Check the used 300B datasheet, the anode-cathode (which is practically grounded) voltage can't exceed suggested voltage (depends of bias and anode current), so B+ must be decrease.
 
Take care!
I hope the 700 mA is a typo.
With plate voltage of 425 you should go no further than some 70 mA for 30 watts of power dissipation.
That operating point you will have with some minus 90 volt grid bias; you should have at least minus 100 volt bias supply.
So set your fixed bias at over minus 90 volt, and carefully trim the bias until you have 0,7 volt across your 10 ohm cathode resistor.
 
Last edited:
You could also try moving the old cathode resistor to between the output transformer primary and the B+ and decouple with a capacitor to lower the B+ voltage, and then you would have a B+ in the neighbourhood of 360 V.
 
47k is one of the worst choices.

6SN7 output impedance is not in the low side, if you want to low distortion for driving, choose greater resistor as load.

I suggest at least 200k.

Depends of the type of 300B (for example chinese, russian, JJ, Elrog, etc) each has minimal difference from "standard" WE, so for given anode-cathode voltage and anode current different negative bias need.
 
Last edited:
euro21,
Load for the 6SN7 is the parallel resistance of anode resistor (24k) and grid-leak resistor (220k).
That is some 21k of load resistance.
With a 47k grid-leak resistor this would drop to some 16k.
Not such a big difference, and for fixed bias you don't want more than 50k of grid-leak resistance.
Amplifiers that exceed grid leak resistance
This is one of the compromises you make when driving a 300B this way.
Real improvement is only possible when changing the driver stage to something with more current and headroom.
Discussions like these always pop up when someone comes up with these "weakish" driver stages.
Another example you will find in tubelectron's 12AX7 SRPP "ultimate" SE 300B amplifier.
 
Last edited:
The "original" (? I have Cuno Soeren version) schematic driver stage probably designed for "standard" - ca.-75...80V - 300B bias, so at larger swing (near to A1) has growing distortion, due to the limited second 6SN7 tube's anode current.

OP killed the auto bias, so 300B plate-cathode voltage grooving from ca. 350V to ca. 410-415V, so also needed grooving negative bias voltage. At this grooving swing the second tube "run out" anode current, so it became necessary to grooving current too (within certain limits due to the DC coupling of first stage).

Even with the elevated current, the second stage distortion reached 4% at 180Vpp, and at the greater load (47k resistor) reaches 5%, due to the second stage tube characteristics and operating point (anode current near to "run out").

So, the "switching to fixed bias" is not so simple method, as "use xx Volt negative bias with xxx kOhm resistor and xxx nF capacitor), without knowing exactly how previous stages respond to this.
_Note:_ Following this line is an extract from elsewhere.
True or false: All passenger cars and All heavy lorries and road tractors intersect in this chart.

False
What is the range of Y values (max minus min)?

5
No free lunch, the redesign can't be float.
 
Why so?
0.05 megohm = 50 kohm;
0.25 megohm = 250 kohm (your circuit shows 220 kohm).
As long as the 300B is driven A1, you get away when the driver can supply enough current.
It becomes difficult when entering A2; then your circuit is not up to do that well.
Not to be unpolite but it seems your knowledge is not sufficient to see what is going on in these circuits.
My advice is to check different circuits of the various SE 300B amplifiers and learn from it.
Don't forget: 300B can only perform to it's best with ample drive; headroom can make all the difference.
 
I'd rather have too much driver THD than damage a 300B because of too much grid leak resistance. Ultimately cap coupling all three stages would permit the loading resistor of the second stage to be bumped up considerably, or a current source could be used instead for optimal effect.
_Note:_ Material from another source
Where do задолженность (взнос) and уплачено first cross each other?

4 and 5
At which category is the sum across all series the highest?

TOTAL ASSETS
Ultimately the original schematic fails from "I have to use octal driver tubes" syndrome. You end up with either a 6SL7 SRPP which fails horribly when it comes to AC current demands, or you end up with a cascaded 6SN7 which has too much gain.
 
There are so many more better options using octals.
For example 6J5 - 6AH4 when you are willing to use an extra socket.
6EM7 when one socket must do.
It's more a problem of ignorance I guess, and avoiding any "risk" by copying an existing and "working" circuit.